In 2011, Costa agreed to host an internet television program on the emPOWERmetv Network. The program was titled Countermeasures, with host Rebecca Costa, and was loosely based on The Costa Report radio show. Following an 8-episode pilot, Costa was offered a contract for a full season, but declined stating "The time needed to research, write, and oversee a weekly television program is more than my schedule can accommodate."

==Public speaking==

In 2012, Costa joined the American Program Bureau (APB). She is a popular public speaker at business, healthcare, education, government and technology conferences. Executive Director of the Center for Homeland Defense and Security said "Rebecca Costa blew us away with her socio-biological explanation of how our complex environment drives humans into gridlock and indecision.
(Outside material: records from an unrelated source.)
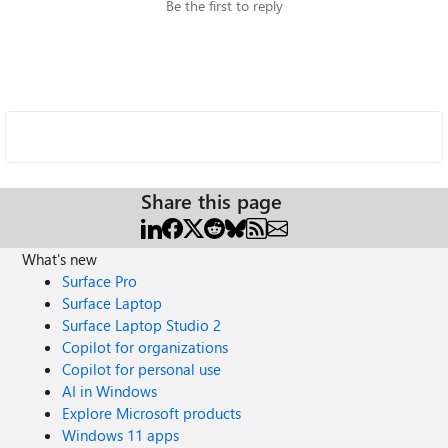
Be the first to reply
Share this page
What's new
Surface Pro
Surface Laptop
Surface Laptop Studio 2
Copilot for organizations
Copilot for personal use
AI in Windows
Explore Microsoft products
Windows 11 apps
She artfully connects the dots from genetics to complexity to evolution to gridlock." Executive Vice President of Abbott Laboratories, John Landgraf said, "(Costa) really made me stop and think about our business in a different light." Costa has been a speaker at Dole Food Company, IBM, Walmart, NASCIO, Abbott Laboratories, Big Data Alliance, American Association of State Colleges and Universities, Tableau Software, National Retail Federation, G20 Summit, North American Spine Society, Colorado Health Symposium, etc.

==Personal life==

Rebecca Costa lives on the coast of the Pacific Northwest. She has two children by marriage. She is an enthusiastic supporter of the Boys and Girls Club, American Red Cross, and Habitat for Humanity.